Results and discussion

Results of examinations

Clinical signs:
no effects observed
no mortality observed
Body weight and weight changes:
no effects observed
Food consumption and compound intake (if feeding study):
no effects observed
Food efficiency:
not examined
Water consumption and compound intake (if drinking water study):
not examined
Ophthalmological findings:
not examined
Haematological findings:
no effects observed
Clinical biochemistry findings:
effects observed, treatment-related
Urinalysis findings:
not examined
Behaviour (functional findings):
no effects observed
Organ weight findings including organ / body weight ratios:
no effects observed
Gross pathological findings:
effects observed, treatment-related
Histopathological findings: non-neoplastic:
effects observed, treatment-related
Histopathological findings: neoplastic:
not examined
Details on results:
CLINICAL SIGNS AND MORTALITY: No mortalities occurred. Excessive salivation was observed in many groups, but this was not considered an adverse effect. There were no other clinical effects.

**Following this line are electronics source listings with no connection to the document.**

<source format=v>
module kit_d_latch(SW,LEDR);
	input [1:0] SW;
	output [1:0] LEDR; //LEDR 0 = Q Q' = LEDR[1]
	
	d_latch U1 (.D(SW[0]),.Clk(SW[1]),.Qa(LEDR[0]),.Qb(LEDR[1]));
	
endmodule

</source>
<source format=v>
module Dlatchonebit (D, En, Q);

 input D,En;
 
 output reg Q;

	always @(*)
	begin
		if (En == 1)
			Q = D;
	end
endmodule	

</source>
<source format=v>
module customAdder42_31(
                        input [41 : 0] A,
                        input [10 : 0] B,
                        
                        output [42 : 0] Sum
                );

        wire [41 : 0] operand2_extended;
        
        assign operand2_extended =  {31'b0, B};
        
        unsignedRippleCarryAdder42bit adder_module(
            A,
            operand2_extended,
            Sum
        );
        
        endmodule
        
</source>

BODY WEIGHT AND WEIGHT GAIN: There were some fluctuations in body weight/body weight gains; however, these were not treatment-related.

FOOD CONSUMPTION: There were no adverse effects on food consumption.

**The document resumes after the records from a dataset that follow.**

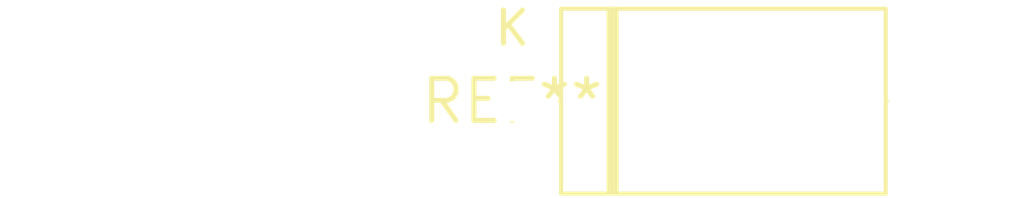
<source format=kicad_pcb>
(kicad_pcb (version 20240108) (generator pcbnew)

  (general
    (thickness 1.6)
  )

  (paper "A4")
  (layers
    (0 "F.Cu" signal)
    (31 "B.Cu" signal)
    (32 "B.Adhes" user "B.Adhesive")
    (33 "F.Adhes" user "F.Adhesive")
    (34 "B.Paste" user)
    (35 "F.Paste" user)
    (36 "B.SilkS" user "B.Silkscreen")
    (37 "F.SilkS" user "F.Silkscreen")
    (38 "B.Mask" user)
    (39 "F.Mask" user)
    (40 "Dwgs.User" user "User.Drawings")
    (41 "Cmts.User" user "User.Comments")
    (42 "Eco1.User" user "User.Eco1")
    (43 "Eco2.User" user "User.Eco2")
    (44 "Edge.Cuts" user)
    (45 "Margin" user)
    (46 "B.CrtYd" user "B.Courtyard")
    (47 "F.CrtYd" user "F.Courtyard")
    (48 "B.Fab" user)
    (49 "F.Fab" user)
    (50 "User.1" user)
    (51 "User.2" user)
    (52 "User.3" user)
    (53 "User.4" user)
    (54 "User.5" user)
    (55 "User.6" user)
    (56 "User.7" user)
    (57 "User.8" user)
    (58 "User.9" user)
  )

  (setup
    (pad_to_mask_clearance 0)
    (pcbplotparams
      (layerselection 0x00010fc_ffffffff)
      (plot_on_all_layers_selection 0x0000000_00000000)
      (disableapertmacros false)
      (usegerberextensions false)
      (usegerberattributes false)
      (usegerberadvancedattributes false)
      (creategerberjobfile false)
      (dashed_line_dash_ratio 12.000000)
      (dashed_line_gap_ratio 3.000000)
      (svgprecision 4)
      (plotframeref false)
      (viasonmask false)
      (mode 1)
      (useauxorigin false)
      (hpglpennumber 1)
      (hpglpenspeed 20)
      (hpglpendiameter 15.000000)
      (dxfpolygonmode false)
      (dxfimperialunits false)
      (dxfusepcbnewfont false)
      (psnegative false)
      (psa4output false)
      (plotreference false)
      (plotvalue false)
      (plotinvisibletext false)
      (sketchpadsonfab false)
      (subtractmaskfromsilk false)
      (outputformat 1)
      (mirror false)
      (drillshape 1)
      (scaleselection 1)
      (outputdirectory "")
    )
  )

  (net 0 "")

  (footprint "D_DO-27_P12.70mm_Horizontal" (layer "F.Cu") (at 0 0))

)

</source>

HAEMATOLOGY: No significant changes were noted. The were a few slight fluctuations, which were not dose-related or statistically significant.

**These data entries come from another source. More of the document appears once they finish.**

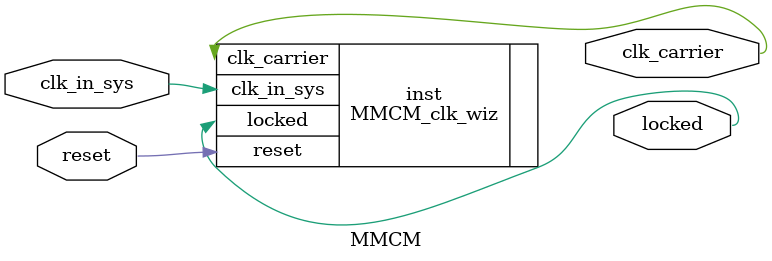
<source format=v>


`timescale 1ps/1ps

(* CORE_GENERATION_INFO = "MMCM,clk_wiz_v6_0_3_0_0,{component_name=MMCM,use_phase_alignment=true,use_min_o_jitter=false,use_max_i_jitter=false,use_dyn_phase_shift=false,use_inclk_switchover=false,use_dyn_reconfig=false,enable_axi=0,feedback_source=FDBK_AUTO,PRIMITIVE=MMCM,num_out_clk=1,clkin1_period=83.333,clkin2_period=10.0,use_power_down=false,use_reset=true,use_locked=true,use_inclk_stopped=false,feedback_type=SINGLE,CLOCK_MGR_TYPE=NA,manual_override=false}" *)

module MMCM 
 (
  // Clock out ports
  output        clk_carrier,
  // Status and control signals
  input         reset,
  output        locked,
 // Clock in ports
  input         clk_in_sys
 );

  MMCM_clk_wiz inst
  (
  // Clock out ports  
  .clk_carrier(clk_carrier),
  // Status and control signals               
  .reset(reset), 
  .locked(locked),
 // Clock in ports
  .clk_in_sys(clk_in_sys)
  );

endmodule

</source>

CLINICAL CHEMISTRY: See Table 3. The slight decrease in sodium, potassium and chloride in males given 50 and 100 mg/kg bw/day was attributed to the marked tubular nephropathy observed at microscopic examination of the kidney of some males at the same dose levels. The values were within historical control levels, but the differences were dose-related and statistically significant, and therefore were considered to be treatment-related.

NEUROBEHAVIOUR: No adverse effect observed.

ORGAN WEIGHTS: There were no observed differences in males. A few differences in females were observed, but they were not dose-related, did not show the same trend in the two sexes and/or there were variations in the individual values between the treated and control groups, and/or within the same group. Therefore the differences were not considered to be of no toxicological importance.

GROSS PATHOLOGY: Principal and toxicity groups: Irregular colour or greyish/whitish areas of the kidneys in 1/10 males of the principal group and 1/10 females fom the toxicity group given 100 mg/kg bw/day. These findings correlated with degenerative/necrotic nephropathy and were considered treatment-related. No other treatment-related effects in other groups.

HISTOPATHOLOGY: See Table 4. Treatment-related changes were noted in the kidneys. Degenerative/necrotic nephropathy was observed among the treated animals at the dose-levels of 50 or 100 mg/kg bw/day. This was characterised by tubular dilatation with flattened epithelium, tubular epithelium degeneration/necrosis, vacuolated cortical tubular epithelium and/or granulocyte infiltration (inter- and intratubular in cortex and medulla).

Effect levels

Dose descriptor:
Effect level:
10 - 50 mg/kg bw/day (nominal)

Target system / organ toxicity

Critical effects observed:
not specified

Any other information on results incl. tables

Table 3 Blood Biochemistry for significant changes.

 Dose (mg/kg bw/day)  0  10  50  100
 Sodium (mmol/L)  142.5  143.2  141.1*  140.3**
 Potassium (mmol/L) 3.84   3.6  3.52**  3.65
 Chloride (mmol/L)  104.5  105.4  102.6**  102.4**

*p<0.05, **p<0.01

Table 4 Summary of histopathological effects on the kidneys.

 Dose (mg/kg bw/day)           Males           Females
   0  10  50  100  0  10  50  100
 Degenerative/necrotic nephropathy                        
 Grade 1 (minimal)      3/10  5/10        1/10
 Grade 2 (slight)      1/10 4/10         2/10
 Incidence  0/10  0/10  4/10  9/10  0/10  0/10  0/10  3/10
 Mean severity      1.3  1.4        1.7

Applicant's summary and conclusion

In a good quality OECD 422 study (reliability score 1) conducted to GLP, the parental NOAEL for tetraethylorthosilicate in rats was 50 mg/kg bw/day for the females and 10 mg/kg bw/day for the males, based on adverse effects on the kidneys (tubular nephropathy).